### PROVIDED PASSAGE
========================

Asking the workspace bot what it can help with, in a terminal started with archibot start. Archibot also has a panel in the editor sidebar.

Every Archibus workspace ships with Archibot, a managed AI assistant that runs inside the workspace and already understands your Archibus environment. It can read your code, validate AXVW views, run read-only queries against the workspace database, look things up in the Archibus reference, and drive the running app — all without you wiring up keys or context. This guide is for anyone working in code-server, whatever your role.

For the rest of the environment around it — the editor, the app, the database — see Work inside your workspace.

Start the bot

You have two ways in:

  • Terminal. Open a terminal in code-server (Terminal → New Terminal) and run archibot start. That launches a managed session — under the hood it’s a managed Codex CLI tuned for Archibus.
  • Editor panel. Open the Archibot panel from the editor’s sidebar and type in its message box — no terminal needed. Start Archibot in the panel begins a session.

You don’t log in. The workspace already holds a managed key, so the bot is ready the moment the workspace is. If archibot isn’t found, your workspace template may not include managed Archibot — check with your account admin.

A code-server terminal where the workspace bot answers what Archibus tasks it can help with, with the Archibot panel docked on the right.

Chat from the editor panel

Prefer to stay in the editor instead of a terminal? Open the Archibot panel from the sidebar and use the message box at the bottom. The panel has Chat, Agent, and Full Access modes: use Chat for questions about the file or project you’re in, Agent to let Archibot make changes in your workspace, and Full Access to give it broader run of the workspace. It talks to the same managed bot, with the same Archibus skills, as the terminal — pick whichever fits the moment.

The Archibot panel in the code-server sidebar answering a question, with its Chat, Agent, and Full Access modes and message box.

What it knows and can do

Archibot is set up as an Archibus and WebCentral developer’s assistant. Out of the box it can:

  • Work with AXVW views — scaffold a new view, explain an existing one, and validate it against the Archibus rules, reporting the specific issues to fix.
  • Read the database, safely — run SELECT-style queries against the workspace database to check schema, look at sample rows, or confirm a datasource. Results are row-capped and respect view restrictions.
  • Author datasources, workflow rules, and forms — and check them against Archibus conventions before you wire them up.
  • Look things up — search the bundled Archibus reference and product help instead of guessing.

========================

### RECORDS PROVIDED
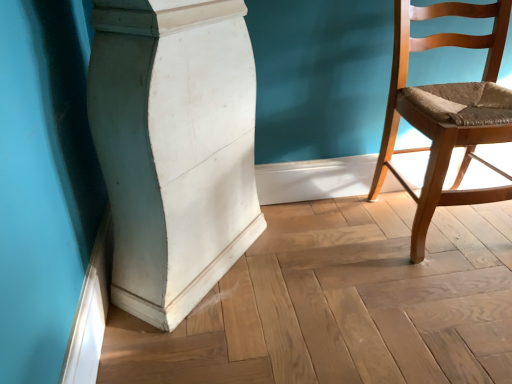
This screenshot has width=512, height=384. What do you see at coordinates (438, 121) in the screenshot?
I see `light brown wooden chair at right` at bounding box center [438, 121].

Where is `light brown wooden chair at right`? light brown wooden chair at right is located at coordinates (438, 121).

What is the approximate width of white matte/wooden pillar at center?

The width of white matte/wooden pillar at center is 21.98 inches.

Based on the photo, in order to face white matte/wooden pillar at center, should I rotate leftwards or rightwards?

Turn left approximately 8.371 degrees to face it.

Image resolution: width=512 pixels, height=384 pixels. Describe the element at coordinates (174, 147) in the screenshot. I see `white matte/wooden pillar at center` at that location.

At what (x,y) coordinates should I click in order to perform the action: click on white matte/wooden pillar at center. Please return your answer as a coordinate pair (x, y). The height and width of the screenshot is (384, 512). Looking at the image, I should click on (174, 147).

Locate an element on the screen. light brown wooden chair at right is located at coordinates (438, 121).

Consider the image. Is light brown wooden chair at right to the left of white matte/wooden pillar at center from the viewer's perspective?

No, light brown wooden chair at right is not to the left of white matte/wooden pillar at center.

Relative to white matte/wooden pillar at center, is light brown wooden chair at right in front or behind?

Visually, light brown wooden chair at right is located behind white matte/wooden pillar at center.

Between point (462, 169) and point (139, 273), which one is positioned behind?

Point (462, 169)

From the image's perspective, is light brown wooden chair at right under white matte/wooden pillar at center?

No, from the image's perspective, light brown wooden chair at right is not below white matte/wooden pillar at center.

From a real-world perspective, is light brown wooden chair at right physically above white matte/wooden pillar at center?

Incorrect, from a real-world perspective, light brown wooden chair at right is lower than white matte/wooden pillar at center.

Does light brown wooden chair at right have a greater width compared to white matte/wooden pillar at center?

Incorrect, the width of light brown wooden chair at right does not surpass that of white matte/wooden pillar at center.

Considering the sizes of objects light brown wooden chair at right and white matte/wooden pillar at center in the image provided, who is taller, light brown wooden chair at right or white matte/wooden pillar at center?

white matte/wooden pillar at center is taller.

Does light brown wooden chair at right have a larger size compared to white matte/wooden pillar at center?

Actually, light brown wooden chair at right might be smaller than white matte/wooden pillar at center.

From the picture: Do you think light brown wooden chair at right is within white matte/wooden pillar at center, or outside of it?

light brown wooden chair at right is not enclosed by white matte/wooden pillar at center.

Based on the photo, is light brown wooden chair at right positioned far away from white matte/wooden pillar at center?

No, light brown wooden chair at right is not far from white matte/wooden pillar at center.

Is light brown wooden chair at right turned away from white matte/wooden pillar at center?

That's not correct — light brown wooden chair at right is not looking away from white matte/wooden pillar at center.

Locate an element on the screen. The height and width of the screenshot is (384, 512). chair beneath the white matte/wooden pillar at center (from a real-world perspective) is located at coordinates (438, 121).

Based on their positions, is white matte/wooden pillar at center located to the left or right of light brown wooden chair at right?

white matte/wooden pillar at center is to the left of light brown wooden chair at right.

Which object is further away from the camera, white matte/wooden pillar at center or light brown wooden chair at right?

light brown wooden chair at right is further from the camera.

Is point (217, 252) positioned before point (388, 120)?

Yes, point (217, 252) is in front of point (388, 120).

From the image's perspective, relative to light brown wooden chair at right, is white matte/wooden pillar at center above or below?

white matte/wooden pillar at center is situated lower than light brown wooden chair at right in the image.

From a real-world perspective, is white matte/wooden pillar at center physically above light brown wooden chair at right?

Yes, from a real-world perspective, white matte/wooden pillar at center is over light brown wooden chair at right

In the scene shown: Between white matte/wooden pillar at center and light brown wooden chair at right, which one has smaller width?

Thinner between the two is light brown wooden chair at right.

Which of these two, white matte/wooden pillar at center or light brown wooden chair at right, stands taller?

With more height is white matte/wooden pillar at center.

Which of these two, white matte/wooden pillar at center or light brown wooden chair at right, is smaller?

light brown wooden chair at right.

Is light brown wooden chair at right surrounded by white matte/wooden pillar at center?

No, light brown wooden chair at right is not inside white matte/wooden pillar at center.

Would you consider white matte/wooden pillar at center to be distant from light brown wooden chair at right?

Actually, white matte/wooden pillar at center and light brown wooden chair at right are a little close together.

Is white matte/wooden pillar at center oriented towards light brown wooden chair at right?

Yes, white matte/wooden pillar at center is aimed at light brown wooden chair at right.

Measure the distance between white matte/wooden pillar at center and light brown wooden chair at right.

white matte/wooden pillar at center and light brown wooden chair at right are 26.85 inches apart from each other.

At what (x,y) coordinates should I click in order to perform the action: click on pillar to the left of light brown wooden chair at right. Please return your answer as a coordinate pair (x, y). Looking at the image, I should click on (174, 147).

Where is `pillar positioned vertically above the light brown wooden chair at right (from a real-world perspective)`? The image size is (512, 384). pillar positioned vertically above the light brown wooden chair at right (from a real-world perspective) is located at coordinates (174, 147).

Image resolution: width=512 pixels, height=384 pixels. Identify the location of pillar that is in front of the light brown wooden chair at right. pyautogui.click(x=174, y=147).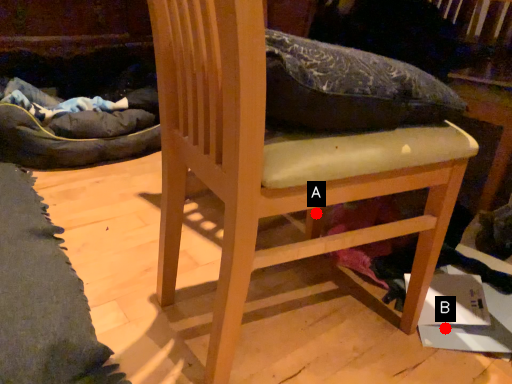
Question: Two points are circled on the image, labeled by A and B beside each circle. Which point is farther to the camera?

Choices:
 (A) A is further
 (B) B is further

Answer: (A)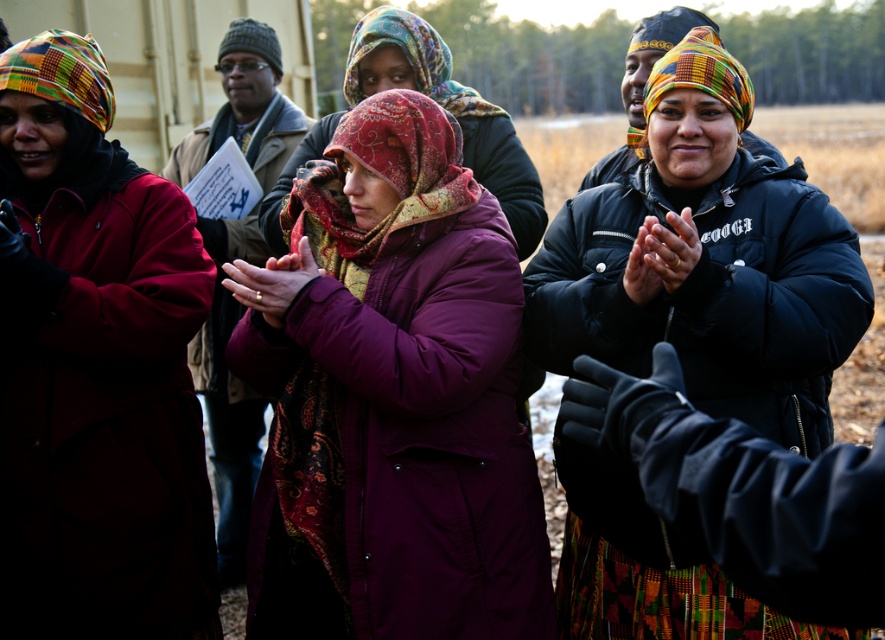
Based on the photo, what is the color of the jacket located at point [705,260]?

The jacket at point [705,260] is matte black.

You are standing at point (x=436, y=154) and want to walk to the central figure in the purple coat and red patterned scarf. Is the path blocked by the point at (x=405, y=42)?

Point (x=405, y=42) is behind point (x=436, y=154), so the path to the central figure is not blocked by the point at (x=405, y=42).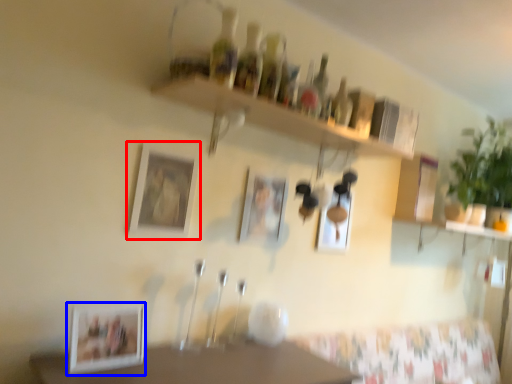
Question: Which of the following is the farthest to the observer, picture frame (highlighted by a red box) or picture frame (highlighted by a blue box)?

Choices:
 (A) picture frame
 (B) picture frame

Answer: (A)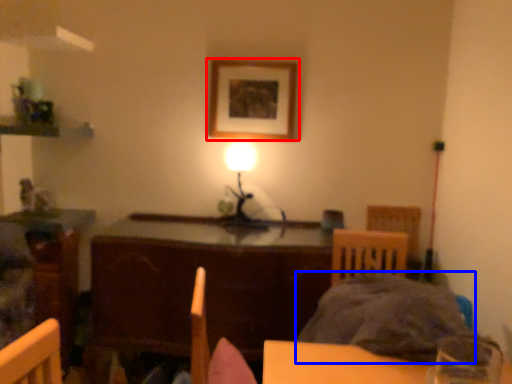
Question: Which object appears closest to the camera in this image, picture frame (highlighted by a red box) or bedding (highlighted by a blue box)?

Choices:
 (A) picture frame
 (B) bedding

Answer: (B)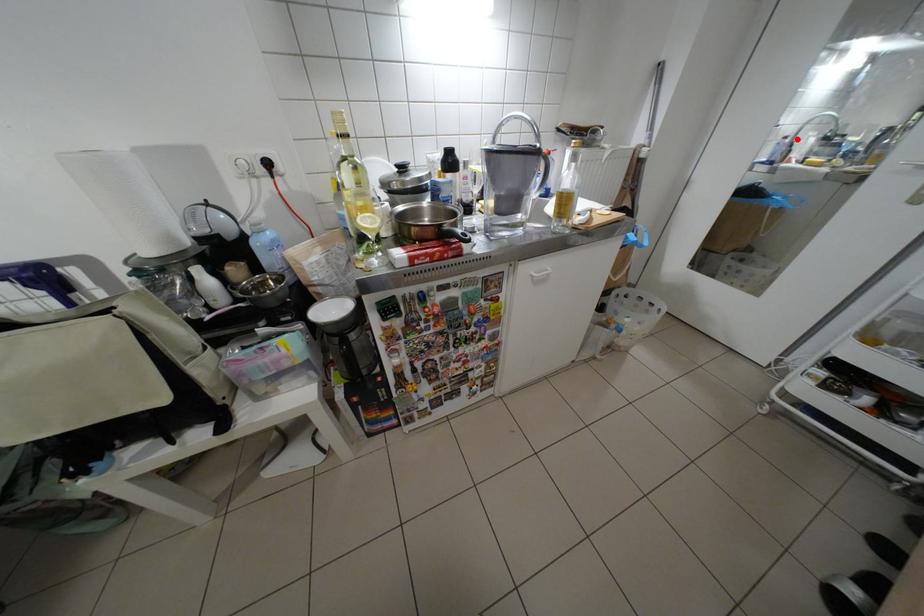
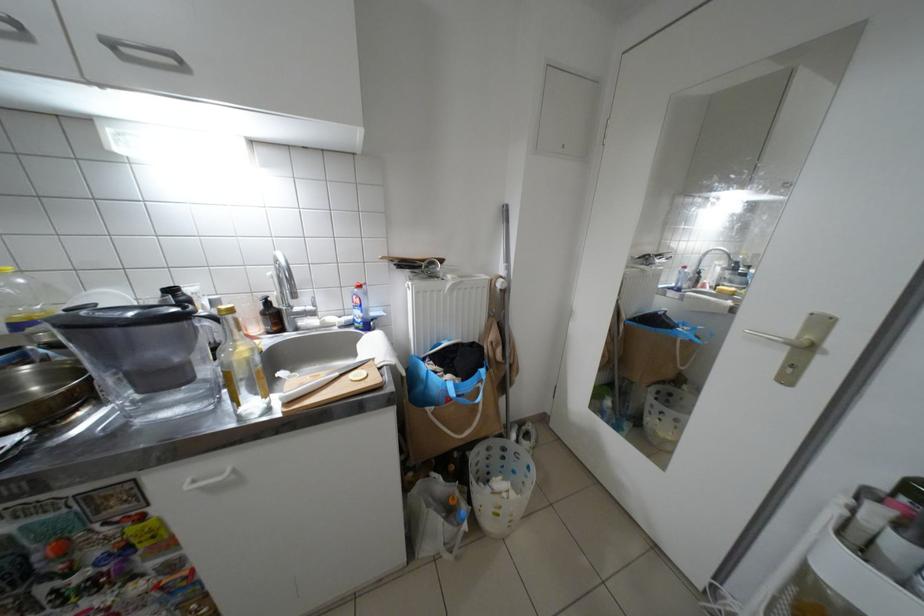
Question: A red point is marked in image1. In image2, is the corresponding 3D point closer to the camera or farther? Reply with the corresponding letter.

Choices:
 (A) The corresponding 3D point is closer.
 (B) The corresponding 3D point is farther.

Answer: (A)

========================

### WORK REQUEST 1
Answer these from the Archibot guide, one line each:
(a) What command launches a managed session in a terminal?
(b) What three modes does the Archibot panel offer?
(c) Whom should you check with if archibot isn't found?
### WORK REQUEST 2
In the Archibot guide, list every capability in the bulleted list that follows "Out of the box it can:". Give each one by the lead phrase that opens its bullet.
### WORK REQUEST 3
Reproduce the passage of the Archibot guide that begins at the words "The Archibot panel in" and stops after "instead of guessing.".

### REPLY 1
(a) archibot start
(b) Chat, Agent, and Full Access
(c) Your account admin

### REPLY 2
- Work with AXVW views
- Read the database, safely
- Author datasources, workflow rules, and forms
- Look things up

### REPLY 3
The Archibot panel in the code-server sidebar answering a question, with its Chat, Agent, and Full Access modes and message box.

What it knows and can do

Archibot is set up as an Archibus and WebCentral developer’s assistant. Out of the box it can:

  • Work with AXVW views — scaffold a new view, explain an existing one, and validate it against the Archibus rules, reporting the specific issues to fix.
  • Read the database, safely — run SELECT-style queries against the workspace database to check schema, look at sample rows, or confirm a datasource. Results are row-capped and respect view restrictions.
  • Author datasources, workflow rules, and forms — and check them against Archibus conventions before you wire them up.
  • Look things up — search the bundled Archibus reference and product help instead of guessing.